Il me revient ce temps, ouvrage fastidieux, qui s’étirait comme une route
infinie dans le désert graveleux des saisons de l’enfance.
Ce temps que l’on tirait mollement comme une gomme et que l’on
remâchait jusqu’à en perdre le goût ; ce temps où, alanguis et offerts sur les
plages de nos adolescences à se regarder cuire à basse température, on
dessinait de sable nos sages idéaux, que la marée d’une vague ramenait à
nos pieds. L’ennui nous dévorait pendant qu’on digérait avec célérité les
livres que nous servaient nos maîtres vaniteux. Que savions-nous alors des
chemins qu’on traçait sans même le vouloir (au carrefour des étoiles, prendre
vers Andromède, mais éviter Pluton, la voûte est saturée) ? On se grimait de
desseins sauvages, on dansait au tam-tam de l’orage, la boue léchait nos
narines, le volcan n’était pas la fin de l’histoire, le volcan et sa langue
magnanime éructait de nos rires, exultait de nos larmes.
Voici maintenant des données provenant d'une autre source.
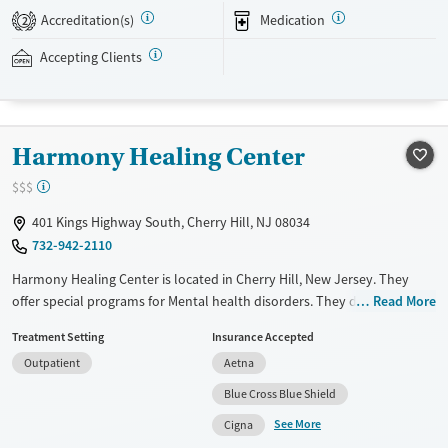
experiential therapies aim to develop self-compassion and resilience.
Accreditation(s)
Medication
2
Family involvement is available virtually, and the facility accepts
private insurance and self-pay.
Accepting Clients
Available Services
Ages
Transitional services
Adults (Ages 26-64)
Harmony Healing Center
Recovery support services
Young Adults (Ages 18-25)
Treats alcohol use disorder
$$$
Treats opioid use disorder
401 Kings Highway South, Cherry Hill, NJ 08034
Mental health treatment
732-942-2110
Gender
Harmony Healing Center is located in Cherry Hill, New Jersey. They
Female
Male
offer special programs for Mental health disorders. They do not
Read More
provide payment assistance. They do not provide a sliding fee scale.
Treatment Setting
Insurance Accepted
They provide medication-based treatments.
Outpatient
Aetna
Available Services
Ages
Blue Cross Blue Shield
Transitional services
Adults (Ages 26-64)
See More
Cigna
Recovery support services
Young Adults (Ages 18-25)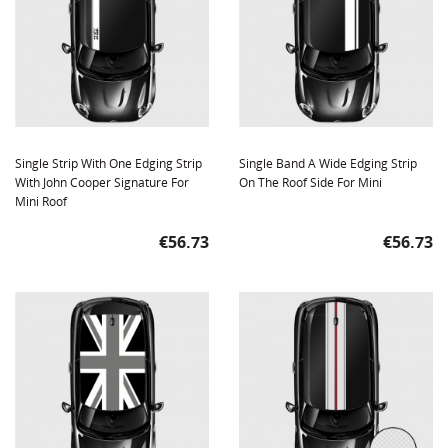
Single Strip With One Edging Strip
Single Band A Wide Edging Strip
With John Cooper Signature For
On The Roof Side For Mini
Mini Roof
Price
Price
€56.73
€56.73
De pourpre l’on
drapait nos certitudes et nous érigerions des futurs antérieurs qui nous auraient
menés au faîte de nos vies (de ces sommets immaculés où foisonnent les
velléités et autres utopies, l’érosion nous défie). Dans le livre blanc de nos
jeunes années, nous avons gaspillé tant de pages… Aujourd’hui, nos futurs
sont plus simples et nos passés plus composés (nos envies vagabondent et
nos désirs migrent, on nous a rendus sages, on nous dit qu’on est libres). Mais
moi je veux apprendre à marcher sur les eaux, multiplier les pains, et panser
mes gageures. Je veux aller plus loin, briser le sablier, laisser couler la plage,
ensevelir le désert. Je veux, je vis encore, écrire d’autres mirages et tourner
d’autres vies. Je veux, j’y crois encore, cartographier mes songes et tout à
l’intérieur partir à la conquête des rêves inexplorés qui s’agitent. Je veux, j’ai
tout le temps, je marche sur les eaux, j’ai rassasié mes rêves, ils sont
emmaillotés, l’étoile est allumée, le ciel est déplié : j’attends les mages.